Pop culture has turned former President Richard Nixon’s “enemies list” into the butt of jokes 45 years after the famously ruthless and paranoid president created it, in part, to monitor journalists. A new Trump administration effort to compile a database of journalists and “media influencers” is not the least bit funny and represents a clear threat to First Amendment rights.
Congress should intervene to stop the Department of Homeland Security’s efforts to monitor 290,000 global news outlets. The department has advertised for a contractor to help compile a database of journalists, editors, foreign correspondents and bloggers to identify top “media influencers,” and said it wants the outlets’ “sentiment” to be included in the data collected.
Sentiment apparently refers to the contractor’s analysis of whether the coverage represents pro-Trump, neutral or anti-administration coverage.
It’s particularly threatening that this move comes from a president who regularly uses the term “fake news” to discredit mainstream news outlets that practice nothing more dangerous than reporting on Donald Trump’s words and deeds. The fake-news label has been used to confuse citizens as they try to inform themselves about what their government is up to.

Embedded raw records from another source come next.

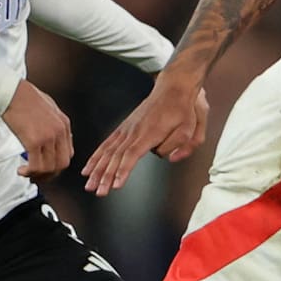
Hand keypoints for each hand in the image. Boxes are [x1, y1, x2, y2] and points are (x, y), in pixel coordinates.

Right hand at [1, 80, 73, 181]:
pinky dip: (29, 173)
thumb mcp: (50, 108)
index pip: (68, 153)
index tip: (46, 168)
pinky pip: (36, 166)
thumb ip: (55, 123)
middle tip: (37, 176)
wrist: (13, 93)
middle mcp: (60, 132)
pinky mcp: (34, 142)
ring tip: (26, 173)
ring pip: (49, 168)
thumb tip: (55, 138)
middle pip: (62, 164)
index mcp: (64, 124)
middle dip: (50, 175)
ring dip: (38, 175)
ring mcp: (48, 137)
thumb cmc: (27, 99)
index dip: (57, 165)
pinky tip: (20, 170)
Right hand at [81, 76, 208, 196]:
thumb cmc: (182, 109)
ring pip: (108, 150)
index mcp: (150, 132)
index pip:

The importance of press freedom in this context cannot be overstated. Democracy cannot survive if the public does not keep informed or is deliberately misinformed.
Traditionally the United States has been a world model of press freedoms, providing fertile ground for a vast and diverse society where all views can be shared. Debating the news and criticizing those who provide it is a well-practiced American pastime and symbolic of our free society.
When Trump tells bald-faced lies, like saying he “won in a landslide” or had the “biggest audience ever” for his inauguration, he says the media is lying when they report facts that counter his false claims. His constant drumbeat of fake-news denunciation threatens to silence the truth.
There can be no good reason for Homeland Security to collect data on news media operations. The solicitation calls for monitoring of “media coverage in terms of content, volume, sentiment, geographical spread, top publications, media channels, reach, … top posters, influencers, languages, momentum, circulation.”
Trampling on the First Amendment is wrong and dangerous. Seeking to identify and label coverage is a slippery slope in a free and democratic society. Even at a time of heightened vigilance against foreign meddling in U.S. elections, a government list of “media influencers” can only serve to chill those who are contributing to the marketplace of ideas.